RiotEveryone seems to have something to say about the riot in Vancouver on Wednesday night. I am going to climb up on my little soap box here and throw out a few thoughts to anyone who wants to listen.

Like others, I’m disturbed by what happened. I’m also a little disturbed by the general population’s reaction to the event. Most can agree that it was an ugly display of humanity. It was very emotionally charged and the average person automatically wants to point blame and have an outlet for their own emotions about the event. I think those are often misplaced.

In my humble opinion, the riot had nothing in particular to do with hockey, the Canucks or even any evil characteristic of Vancouver or its people. It only takes a very small number of people in a crowd of thousands to get an ugly scene rolling. I am highly suspect that this was a spontaneous act of angry Vancouver fans looking to seek retribution for losing the cup. Isn’t it highly unlikely that people would coincidentally have the fire accelerant “handy” to light cars on fire? Someone had a sign that celebrated, “Riot 2011!” – sure seems logical that they had put some forethought into preparing for the event. Why did some have ski masks?

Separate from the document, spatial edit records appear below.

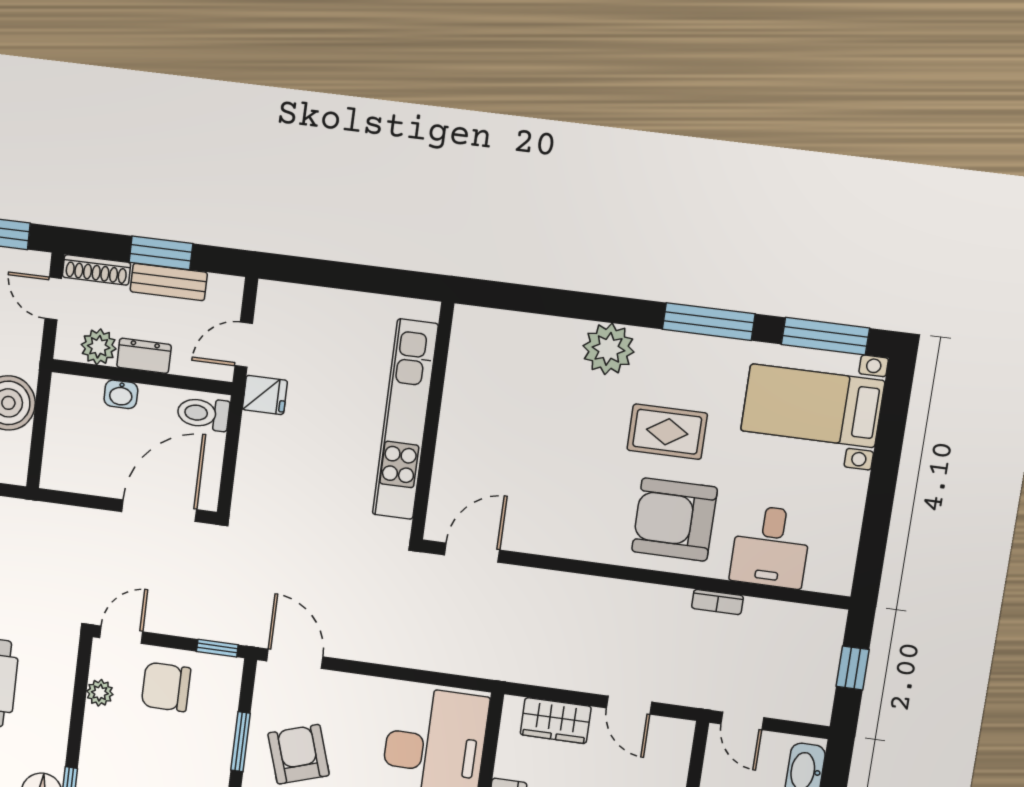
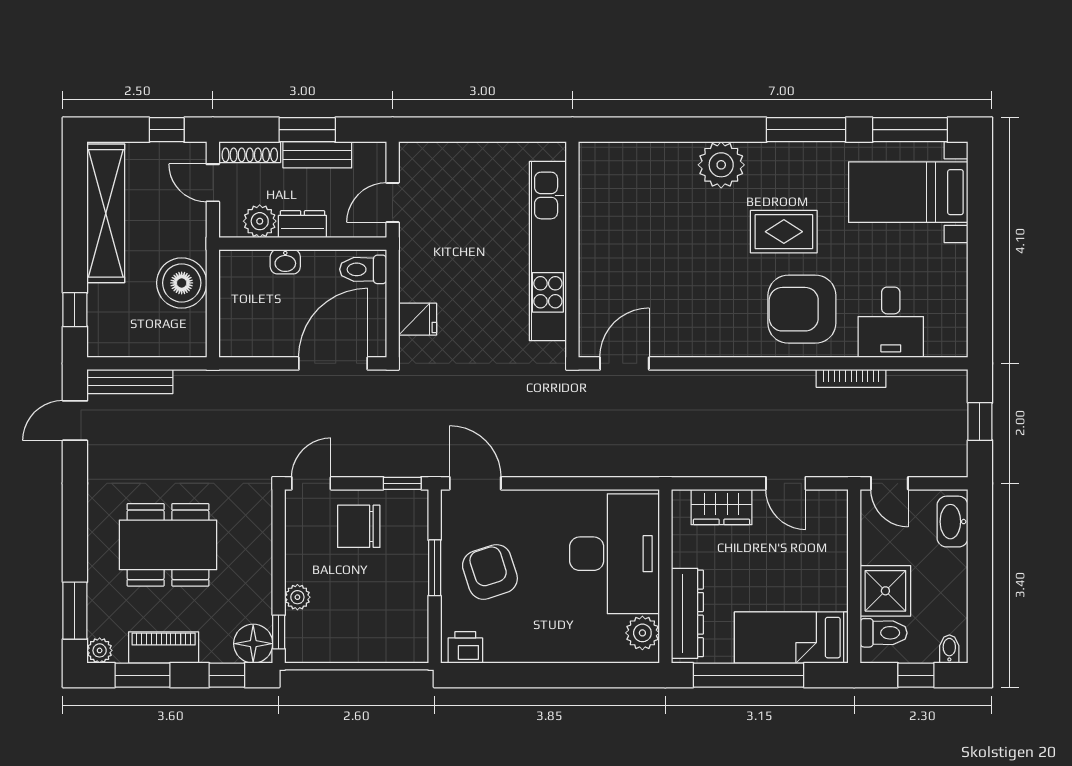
fridge: (265, 395) -> (418, 319), moved
bookcase: (717, 602) -> (851, 378), width x1.56
plant: (100, 693) -> (297, 597), moved

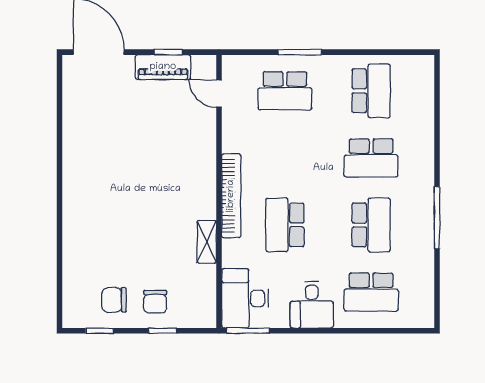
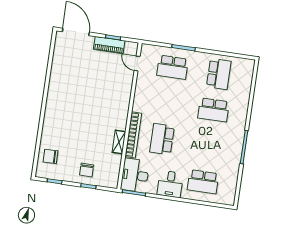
bookcase: (231, 196) -> (133, 135), moved
school desk: (371, 225) -> (208, 146), removed
chair: (114, 300) -> (51, 156), moved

While most of us cringe at what happened, there are going to be a small percentage of people that CELEBRATE these types of things. Given the seed of hockey-related-riot in Vancouver that was planted 17 years ago, Wednesday night would be the perfect opportunity to recreate such a “spectacular” event for those that a drawn to these things (I won’t explore the various reasons they might have this attraction). Take a little gas, a few bricks and a just a small number of likeminded people and you have yourself that catalyst to start a riot. Mix in thousands of highly emotional, drunk excitable adolescents where anonymity seems promising and presto! It is like a match and some kindling – start yourself a fire; It doesn’t take much under the right conditions. The fact it was in Vancouver and after a Canucks game was mostly opportunistic. It could have been any large event in any large city that promised the potential of such a show.

Honestly, I haven’t followed the coverage or know much for details. I may be ignorant here. I’m sure hindsight offers us lessons on how this could have been prevented and/or lessened. After all, the entire Olympics went without any incident of this magnitude and would seem to have offered the same opportunity. I don’t suggest we just accept what happened. I am just suggesting that we think about the root cause of things a little more closely.

The root cause of this event was not hockey in Vancouver.